Zemeckis e Hanks, que já haviam trabalhado juntos em O Náufrago e Forrest Gump, fizeram parte de um projeto que custou a baba de US$ 150 milhões e utilizou tecnologia de ponta para contar uma história simples e tocante.
Em O Expresso Polar, um garoto que insiste em acreditar na existência de Papai Noel, embarca em um trem para conhecer o bom velhinho. Durante a viagem fantástica, ela vai descobrindo um mundo novo e reforçando, nele, o mágico espírito natalino.

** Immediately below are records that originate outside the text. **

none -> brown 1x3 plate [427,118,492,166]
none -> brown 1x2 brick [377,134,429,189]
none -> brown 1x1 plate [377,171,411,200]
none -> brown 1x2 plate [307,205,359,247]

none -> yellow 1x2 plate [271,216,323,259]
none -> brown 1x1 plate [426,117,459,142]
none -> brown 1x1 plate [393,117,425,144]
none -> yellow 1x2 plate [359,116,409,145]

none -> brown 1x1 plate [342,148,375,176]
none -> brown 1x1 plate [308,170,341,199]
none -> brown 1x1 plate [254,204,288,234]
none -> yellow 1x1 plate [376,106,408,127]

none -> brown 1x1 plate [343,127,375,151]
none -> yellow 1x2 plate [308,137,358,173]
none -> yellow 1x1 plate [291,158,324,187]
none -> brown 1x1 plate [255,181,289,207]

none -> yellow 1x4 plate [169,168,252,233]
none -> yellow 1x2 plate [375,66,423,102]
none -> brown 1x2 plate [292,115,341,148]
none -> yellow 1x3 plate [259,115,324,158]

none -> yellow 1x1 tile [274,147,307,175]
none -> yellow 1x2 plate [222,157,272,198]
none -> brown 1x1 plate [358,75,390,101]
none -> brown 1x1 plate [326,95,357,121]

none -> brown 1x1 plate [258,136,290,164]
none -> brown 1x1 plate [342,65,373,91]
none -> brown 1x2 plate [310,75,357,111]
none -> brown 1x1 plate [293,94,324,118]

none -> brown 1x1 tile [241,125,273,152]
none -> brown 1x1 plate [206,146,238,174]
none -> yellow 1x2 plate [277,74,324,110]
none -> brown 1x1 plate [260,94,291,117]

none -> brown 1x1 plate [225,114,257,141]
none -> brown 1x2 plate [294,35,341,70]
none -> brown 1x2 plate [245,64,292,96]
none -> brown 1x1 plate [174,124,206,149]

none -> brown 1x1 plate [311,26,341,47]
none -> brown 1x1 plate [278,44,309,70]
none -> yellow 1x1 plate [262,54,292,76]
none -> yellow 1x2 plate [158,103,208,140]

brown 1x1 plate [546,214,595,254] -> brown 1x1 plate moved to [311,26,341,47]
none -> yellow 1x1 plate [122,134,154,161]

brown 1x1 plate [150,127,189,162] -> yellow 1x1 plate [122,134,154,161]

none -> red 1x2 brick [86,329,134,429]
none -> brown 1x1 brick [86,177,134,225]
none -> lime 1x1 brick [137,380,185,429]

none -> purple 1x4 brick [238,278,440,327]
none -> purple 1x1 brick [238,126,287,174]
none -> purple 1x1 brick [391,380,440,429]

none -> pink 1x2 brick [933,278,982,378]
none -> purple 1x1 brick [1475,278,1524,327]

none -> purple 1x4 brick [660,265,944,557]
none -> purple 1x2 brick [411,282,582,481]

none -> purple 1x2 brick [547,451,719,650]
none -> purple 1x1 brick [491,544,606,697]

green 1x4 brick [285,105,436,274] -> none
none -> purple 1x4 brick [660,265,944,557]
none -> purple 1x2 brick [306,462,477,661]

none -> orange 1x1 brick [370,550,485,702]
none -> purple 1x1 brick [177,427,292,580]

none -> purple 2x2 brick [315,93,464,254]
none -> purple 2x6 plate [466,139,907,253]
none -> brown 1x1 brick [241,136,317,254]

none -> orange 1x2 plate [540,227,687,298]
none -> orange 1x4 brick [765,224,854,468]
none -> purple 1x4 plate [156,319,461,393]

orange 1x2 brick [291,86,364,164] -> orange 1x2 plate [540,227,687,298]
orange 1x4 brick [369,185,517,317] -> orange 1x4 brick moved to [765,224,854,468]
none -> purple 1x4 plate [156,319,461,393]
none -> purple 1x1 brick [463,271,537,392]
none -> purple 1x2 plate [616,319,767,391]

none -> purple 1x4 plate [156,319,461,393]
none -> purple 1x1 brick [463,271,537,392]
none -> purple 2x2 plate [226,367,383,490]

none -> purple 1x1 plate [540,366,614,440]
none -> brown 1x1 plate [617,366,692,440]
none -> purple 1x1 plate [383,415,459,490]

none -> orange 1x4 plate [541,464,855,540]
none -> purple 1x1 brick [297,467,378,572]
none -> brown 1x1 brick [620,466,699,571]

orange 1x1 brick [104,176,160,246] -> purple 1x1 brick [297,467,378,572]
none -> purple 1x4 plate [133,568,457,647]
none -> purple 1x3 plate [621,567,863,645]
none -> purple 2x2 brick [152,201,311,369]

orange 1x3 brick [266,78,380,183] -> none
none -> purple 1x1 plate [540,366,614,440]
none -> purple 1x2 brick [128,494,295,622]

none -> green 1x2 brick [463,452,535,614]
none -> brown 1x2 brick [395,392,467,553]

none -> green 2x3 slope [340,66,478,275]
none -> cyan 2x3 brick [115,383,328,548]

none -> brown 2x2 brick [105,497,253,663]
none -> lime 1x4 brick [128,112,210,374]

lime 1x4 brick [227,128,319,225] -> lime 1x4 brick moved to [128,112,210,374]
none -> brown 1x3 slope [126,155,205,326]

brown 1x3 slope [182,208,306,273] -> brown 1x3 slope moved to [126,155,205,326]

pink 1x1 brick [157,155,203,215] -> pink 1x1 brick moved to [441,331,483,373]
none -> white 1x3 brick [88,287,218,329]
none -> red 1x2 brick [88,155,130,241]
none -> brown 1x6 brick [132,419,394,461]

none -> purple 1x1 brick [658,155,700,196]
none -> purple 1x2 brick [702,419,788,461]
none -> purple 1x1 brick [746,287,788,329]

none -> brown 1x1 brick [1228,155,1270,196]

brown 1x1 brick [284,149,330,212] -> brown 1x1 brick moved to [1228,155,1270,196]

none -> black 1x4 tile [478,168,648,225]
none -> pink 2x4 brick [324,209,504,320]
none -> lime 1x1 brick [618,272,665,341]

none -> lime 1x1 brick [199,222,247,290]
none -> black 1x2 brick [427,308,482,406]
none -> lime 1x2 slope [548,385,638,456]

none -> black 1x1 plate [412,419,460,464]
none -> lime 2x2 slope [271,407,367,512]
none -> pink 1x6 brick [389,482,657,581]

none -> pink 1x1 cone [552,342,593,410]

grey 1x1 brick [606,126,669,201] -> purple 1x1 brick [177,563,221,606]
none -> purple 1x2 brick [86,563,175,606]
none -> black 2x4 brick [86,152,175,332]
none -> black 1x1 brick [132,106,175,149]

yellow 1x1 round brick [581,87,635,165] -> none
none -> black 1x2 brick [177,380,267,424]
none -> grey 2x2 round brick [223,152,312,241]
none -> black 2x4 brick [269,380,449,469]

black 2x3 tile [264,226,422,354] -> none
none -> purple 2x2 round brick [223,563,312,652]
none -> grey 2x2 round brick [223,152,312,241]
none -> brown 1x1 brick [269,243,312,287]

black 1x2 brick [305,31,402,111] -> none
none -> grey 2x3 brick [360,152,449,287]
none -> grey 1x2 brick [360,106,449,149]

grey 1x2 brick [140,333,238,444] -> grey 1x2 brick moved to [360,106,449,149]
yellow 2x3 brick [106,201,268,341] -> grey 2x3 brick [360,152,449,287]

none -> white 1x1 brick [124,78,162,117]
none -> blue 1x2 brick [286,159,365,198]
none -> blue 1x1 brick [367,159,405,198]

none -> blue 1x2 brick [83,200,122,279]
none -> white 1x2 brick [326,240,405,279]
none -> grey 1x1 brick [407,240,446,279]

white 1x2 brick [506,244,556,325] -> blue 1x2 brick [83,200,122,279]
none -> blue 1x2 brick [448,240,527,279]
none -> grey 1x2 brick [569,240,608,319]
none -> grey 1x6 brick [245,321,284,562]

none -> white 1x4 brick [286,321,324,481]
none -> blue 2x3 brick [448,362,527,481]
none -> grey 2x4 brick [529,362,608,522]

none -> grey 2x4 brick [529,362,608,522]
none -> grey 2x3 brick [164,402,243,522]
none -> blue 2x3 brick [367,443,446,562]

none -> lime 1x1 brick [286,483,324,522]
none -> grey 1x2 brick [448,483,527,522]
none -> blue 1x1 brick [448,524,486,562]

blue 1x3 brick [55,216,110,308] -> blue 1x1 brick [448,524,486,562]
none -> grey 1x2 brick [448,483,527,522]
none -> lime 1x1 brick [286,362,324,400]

Neste longa-metragem, Tom Hanks interpreta o maquinista que leva o garoto em sua surreal aventura. O ator gravou sua cena, conectado a chips, em frente a um fundo totalmente branco. Suas emoções e expressões foram digitalizadas depois, virando animação, que se juntou a cenários coloridos e animados.
A figura do garoto foi idealizada a partir de fotos de Hanks, enquanto criança. O ator também interpreta as expressões do menino e de mais quatro outros personagens. A moderna técnica de animação – já experimentada no filme Senhor dos Anéis, com o monstrinho Gollum, partes 2 e 3 – consegue, segundo Zemeckis, humanizar de forma inédita os bonecos e garantir uma sensação diferente aos espectadores.
As filmagens de O Expresso Polar duraram apenas 40 dias. O filme, com mensagem altruísta, é inspirado nas histórias infantis de Chris Van Allsburg.